The “accident pyramid”, as depicted by H. Heinrich in the second edition of his book Industrial Accident Prevention: A Scientific Approach. Note the last sentence: “Moral — prevent the accidents and the injuries will take care of themselves”.
F. Bird’s work revealed the following ratios in the accidents reported to the insurance company:
For every reported major injury (resulting in a fatality, disability, lost time or medical treatment), there were 9.8 reported minor injuries (requiring only first aid). For the 95 companies that further analyzed major injuries in their reporting, the ratio was one lost time injury per 15 medical treatment injuries.
The safest way to operate in any industry is to eliminate all hazards. Unfortunately, this is a virtually impossible task since the cost of such an operation would be prohibitive. The effort required to run such a system will make it inviable in every sense. A Safety Management System (SMS) is a systematic approach to managing safety, including the necessary organizational structures, accountabilities, policies and procedures. As per ICAO requirements, service providers are responsible for establishing an SMS, which is accepted and overseen by their State.
Prior to implementation of the ICAO Annex 19 SMS, the regulations were more prescriptive. One could either perform an action or not, it was black or white. With the implementation of the SMS, actions can be performed if the risk generated is acceptable interns of the product of frequency and probability. Therefore, if the SMS program is fully implemented, then risk based decisions could be taken. The SMS program would keep a track of the risk to ensure that it does not exceed the limits set by the system through a process of feed back and periodic review. Training of personnel and effective reporting through a healthy safety culture would make the system more robust and effective.
A typical safety risk analysis of Spice Jet operations would reveal the risk level as 5C due to the high frequency of major occurrences. This would typically entail immediate mitigating action by the operator/regulator or restrict operations. These measures are required to ensure that the operator gets their act together and ensures that the safety management system is working and more importantly effective.
Note: The above table is not based on actual data but indicative of a likely scenario.
Decision errors: These “thinking” errors represent conscious, goal-intended behavior that proceeds as designed, yet the plan proves inadequate or inappropriate for the situation. These errors typically manifest as poorly executed procedures, improper choices, or simply the misinterpretation and/or misuse of relevant information.
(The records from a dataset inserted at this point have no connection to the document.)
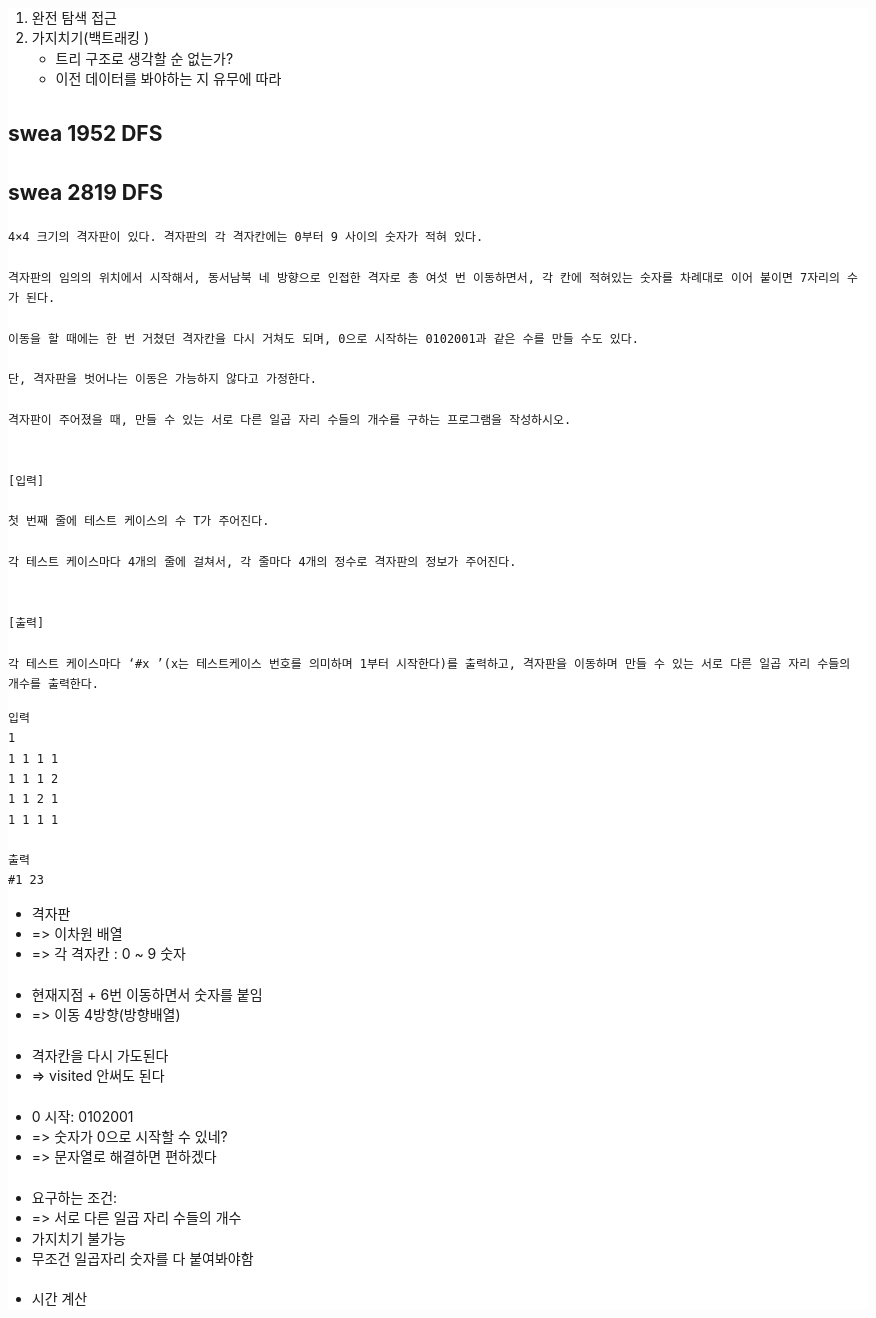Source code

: 
1. 완전 탐색 접근
2. 가지치기(백트래킹 )
   - 트리 구조로 생각할 순 없는가?
   - 이전 데이터를 봐야하는 지 유무에 따라


## swea 1952 DFS

## swea 2819 DFS
```
4×4 크기의 격자판이 있다. 격자판의 각 격자칸에는 0부터 9 사이의 숫자가 적혀 있다.

격자판의 임의의 위치에서 시작해서, 동서남북 네 방향으로 인접한 격자로 총 여섯 번 이동하면서, 각 칸에 적혀있는 숫자를 차례대로 이어 붙이면 7자리의 수가 된다.

이동을 할 때에는 한 번 거쳤던 격자칸을 다시 거쳐도 되며, 0으로 시작하는 0102001과 같은 수를 만들 수도 있다.

단, 격자판을 벗어나는 이동은 가능하지 않다고 가정한다.

격자판이 주어졌을 때, 만들 수 있는 서로 다른 일곱 자리 수들의 개수를 구하는 프로그램을 작성하시오.


[입력]

첫 번째 줄에 테스트 케이스의 수 T가 주어진다.

각 테스트 케이스마다 4개의 줄에 걸쳐서, 각 줄마다 4개의 정수로 격자판의 정보가 주어진다.


[출력]

각 테스트 케이스마다 ‘#x ’(x는 테스트케이스 번호를 의미하며 1부터 시작한다)를 출력하고, 격자판을 이동하며 만들 수 있는 서로 다른 일곱 자리 수들의 개수를 출력한다.
```
```
입력
1
1 1 1 1
1 1 1 2
1 1 2 1
1 1 1 1

출력
#1 23
```
- 격자판
- => 이차원 배열
- => 각 격자칸 : 0 ~ 9 숫자
<br><br>
- 현재지점 + 6번 이동하면서 숫자를 붙임
- => 이동 4방향(방향배열)
<br><br>
- 격자칸을 다시 가도된다
- => visited 안써도 된다
<br><br>
- 0 시작: 0102001
- => 숫자가 0으로 시작할 수 있네?
- => 문자열로 해결하면 편하겠다
<br><br>
- 요구하는 조건:
- => 서로 다른 일곱 자리 수들의 개수
- 가지치기 불가능
- 무조건 일곱자리 숫자를 다 붙여봐야함
<br><br>
- 시간 계산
Skill-based errors: Highly practiced behavior that occurs with little or no conscious thought. These “doing” errors frequently appear as breakdown in visual scan patterns, inadvertent activation/ deactivation of switches, forgotten intentions, and omitted items in checklists. Even the manner or technique with which one performs a task is included.
Perceptual errors: These errors arise when sensory input is degraded, as is often the case when flying at night, in poor weather, or in otherwise visually impoverished environments. Faced with acting on imperfect or incomplete information, aircrew run the risk of misjudging distances, altitude, and descent rates, as well as of responding incorrectly to a variety of visual/vestibular illusions.
Routine violations: Often referred to as “bending the rules,” this type of violation tends to be habitual by nature and is often enabled by a system of supervision and management that tolerates such departures from the rules.
Exceptional violations: Isolated departures from authority, neither typical of the individual nor condoned by management.
The question which arises is, if the root cause of most errors/violations is the human being then isn’t it better to fix the cause rather than creating engineering controls for every error that the human makes? It is important to determine why normal procedures failed to work or the reasons for failure of standard operating procedures to trap the error or error prevention. it will be more fruitful to concentrate our effort on revising the SOP’s and retraining humans to ensure behavioral control.